Bekum America Corp. and Fidelity Tool & Mold Ltd. are touting a new blow mold technology that they say can double the production capacity of shuttle blow molding machines.
Developed by Fidelity Tool & Mold of Batavia, Ill., the patented multi-parting-line technology mold is effectively a stack mold system for a blow molding machine that Fidelity claims will allow molders to turn out more than 100,000 bottles a day from a 16-ton double-clamp blow molding unit.
Fidelity has granted Bekum an exclusive three-year original equipment manufacturer license, which allows the blow molding machine maker to integrate MPL into turnkey container manufacturing systems. Bekum exhibited the MPL technology on a full production system at NPE2009, held June 22-26 in Chicago.
The novelty of the Fidelity solution is that unlike injection stack mold designs, the center lines of each cavity row remain static during the mold opening cycle. The firms claim that it's a remarkably simple solution to a problem that has challenged blow molding machine designers for many years: how to increase output without adding to the size of the machine or extending the mold-open portion of the cycle.
In the Fidelity design, the mold is constructed as four independent mold blocks. Alternate mold blocks are connected by tie bars and driven by the machine clamp, creating two independent parting lines that remain on the same center lines as the clamp opens and closes.
In-flight brainstorm
Fidelity founder and owner Jim Vassar said the idea for the mold design was hatched during a return flight from visiting a customer.
We were called in to see if we had any new technology or ideas to increase productivity, Vassar said. The customer wanted to run bottles faster, but unfortunately at that particular time, we did not have a good answer.
On the flight back from that meeting, I came up with this idea and spent the duration of that flight about three hours sketching and working out the different ways it could be done.
First, Fidelity established that it could fit the required tooling hardware between the platens of a blow molding machine. The next step was to source an extrusion head unit. Without a head there was no way I could build the mold, Vassar said.
He contacted W. Muller USA Inc. of Agawam, Mass., which confirmed it could build the required double-row head. Vassar then approached Bekum America about the project.
Over 10 years, starting at the K'98 show, Bekum has shown tandem blow [molding], which is top and bottom blowing, and neck-to-neck blowing at NPE 2006, said Steven London, Bekum's chief operating officer and executive vice president.
All of these technologies worked quite well in lost-dome applications, but what we saw with the MPL system was the best system for a calibrated-neck finish. The calibrated neck was one of Bekum's original patents, and it is the biggest advantage of the MPL system.
London said Bekum is well-aware that the new technology has the potential to reduce machine sales, but at the same time it will let the company move up further into wheel-type blow molding markets.

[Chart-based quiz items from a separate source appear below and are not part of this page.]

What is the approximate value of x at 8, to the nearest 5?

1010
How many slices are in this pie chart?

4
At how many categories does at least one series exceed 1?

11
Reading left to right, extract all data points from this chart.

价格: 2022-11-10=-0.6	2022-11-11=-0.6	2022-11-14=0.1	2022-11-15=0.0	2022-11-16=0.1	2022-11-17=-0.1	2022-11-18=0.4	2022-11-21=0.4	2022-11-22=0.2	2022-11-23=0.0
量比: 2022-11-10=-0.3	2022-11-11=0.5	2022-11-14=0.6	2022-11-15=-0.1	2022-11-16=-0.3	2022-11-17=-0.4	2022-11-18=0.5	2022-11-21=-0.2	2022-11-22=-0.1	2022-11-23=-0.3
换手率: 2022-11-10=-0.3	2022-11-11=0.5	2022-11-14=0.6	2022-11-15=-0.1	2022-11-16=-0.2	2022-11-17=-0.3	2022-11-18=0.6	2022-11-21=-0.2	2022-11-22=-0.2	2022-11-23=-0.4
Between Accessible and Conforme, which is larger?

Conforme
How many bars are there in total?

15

This falls exactly in line with what we have been trying to do [in machine technology]. It will make us truly competitive against the wheel machines in output and floor space, London said.
The project partners moved ahead with a trial mold. We developed a beta test to see if the mold would function correctly, Vassar said. We set it up in a lab machine under production conditions and it worked flawlessly the first time.
Very rarely do you even put in a conventional system and have to do nothing to it. We were very presently surprised.
They decided to go ahead with a full production system, which was tested last month and exhibited at Bekum's booth at NPE. Designed around a 15-ounce shampoo bottle from Alberto Culver USA, the two 4+4 cavity MPL molds were installed in a 15.7-ton BM406D double-clamp continuous extrusion blow molding machine. A video showed the system running on the same production cycle time as the single-parting-line tooling but producing double the output up to 5,000 bottles per hour.
Vasar said that one MPL mold is a little more expensive than two standard molds, largely because of some additional hydraulic components. While the system can be run on a smaller blow molding machine, it is still necessary to size the machine's cooling and plasticizing capacities to the enhanced output rate.
London estimated that an MPL production system would cost about 1.6 times that of a standard machine of the same clamping size; for two single-parting-line mold sets, the investment would be twice as much.
Plan moves forward
London talked about the three-year OEM license agreement that Bekum has with Fidelity at NPE.
Everything will come through us and we will take responsibility, London said. As the customers come to us with container needs and with outputs that are suitable for MPL, there will be cost advantages of looking at an MPL system.
Fidelity will take on retrofit projects itself, and Vassar plans to license other mold makers.
It would be difficult for a company our size to take on a project of this size without upsetting our business, so I am looking for investors, he said. My goal is not to impede the ability of this technology to move forward.